In Vitro Efficacy of the Venome of Black Scorpion (Androctonus crassicauda) on Leishmania tropica Promastigotes
(ANKARA MICROBIOLOGY SOC, 2021-01-01) Zeyrek, Fadile Yildiz; Toprak, Sahin; Okullu, Sinem Oktem; Gurses, Gulcan; Doni, Nebiye Yentur; Kurt, Ozgur
Scorpion venom is a substance that shows strong neurotoxic effects with its complex protein content and thus plays an important role for the scorpion in catching and digesting the hunt. Human body stung by a scorpion can show life-threatening systemic effects in a short time, ranging from erythema, pain, edema and local fever to abdominal pain, nausea and vomiting, diplopia and even coma. Scorpion venome is known to possess antimicrobial activity, and some of its compounds have potent antibacterial and antifungal activities. Leishmaniasis is a common vector-borne parasitic infection caused by Leishmania sp. protozoa and can lead skin, mucosa and fatal internal organs involvement in patients.
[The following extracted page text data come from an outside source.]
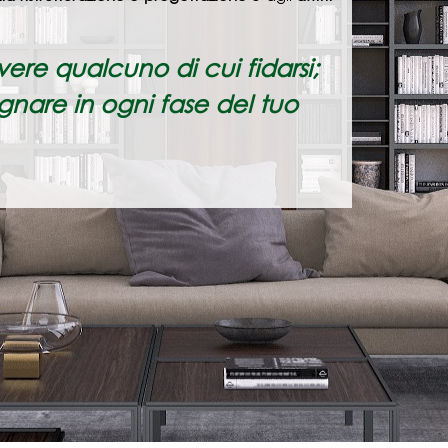
re qualcuno di cui fidarsi;
nare in ogni fase del tuo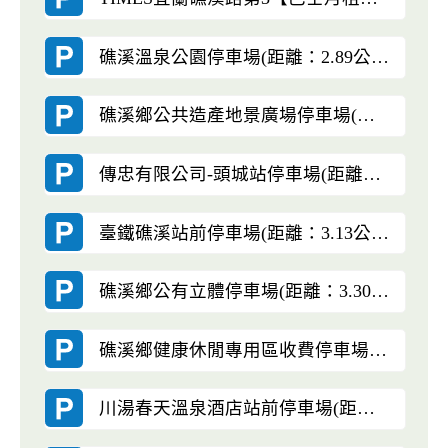
礁溪溫泉公園停車場(距離：2.89公里)
礁溪鄉公共造產地景廣場停車場(距離：3.00公里)
傳忠有限公司-頭城站停車場(距離：3.12公里)
臺鐵礁溪站前停車場(距離：3.13公里)
礁溪鄉公有立體停車場(距離：3.30公里)
礁溪鄉健康休閒專用區收費停車場(距離：3.30公里)
川湯春天溫泉酒店站前停車場(距離：3.36公里)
There is a need for new drugs in the treatment of leishmaniasis, because it has been documented lately that there is a growing resistance against antimonial compounds which have been used in its treatment for decades. Leishmania species are known to be susceptible to antimicrobial peptides that act as ion-channel inhibitors, which are known to be present in scorpion venome. In this study, it was aimed to investigate the anti-leishmanial activity of scorpion venome extract obtained from Androctonus crassicauda species in our country. In this context, Leishmania tropica promastigotes which were thawed from liquid nitrogen in our laboratory and first grown in NNN and then RPMI-1640 media, were exposed to different dilutions of the extract containing A.crassicauda venom and meglumine antimonate used in the standard treatment of leishmaniasis and the efficacies on the promastigotes were compared and measured in vitro. This was followed by XTT cell viability test, which assessed whether anti-leishmanial dose of the extract was lethal for human cells or not. Trials showed that the half maximal inhibitory concentration (IC50) values of the venome extract and meglumine antimoniate were 18.12 mu g/ml (17.33-18.94) and 8.411 mu g/ml (7.922-8.927), respectively. This preliminary study showed that scorpion venome can be lethal on L.tropica promastigotes in vitro, on relatively higher doses compared to meglumine antimonate. Next step will be to determine the anti-leishmanial proteins in the extract and thus to identify new drug candidates with more specific studies.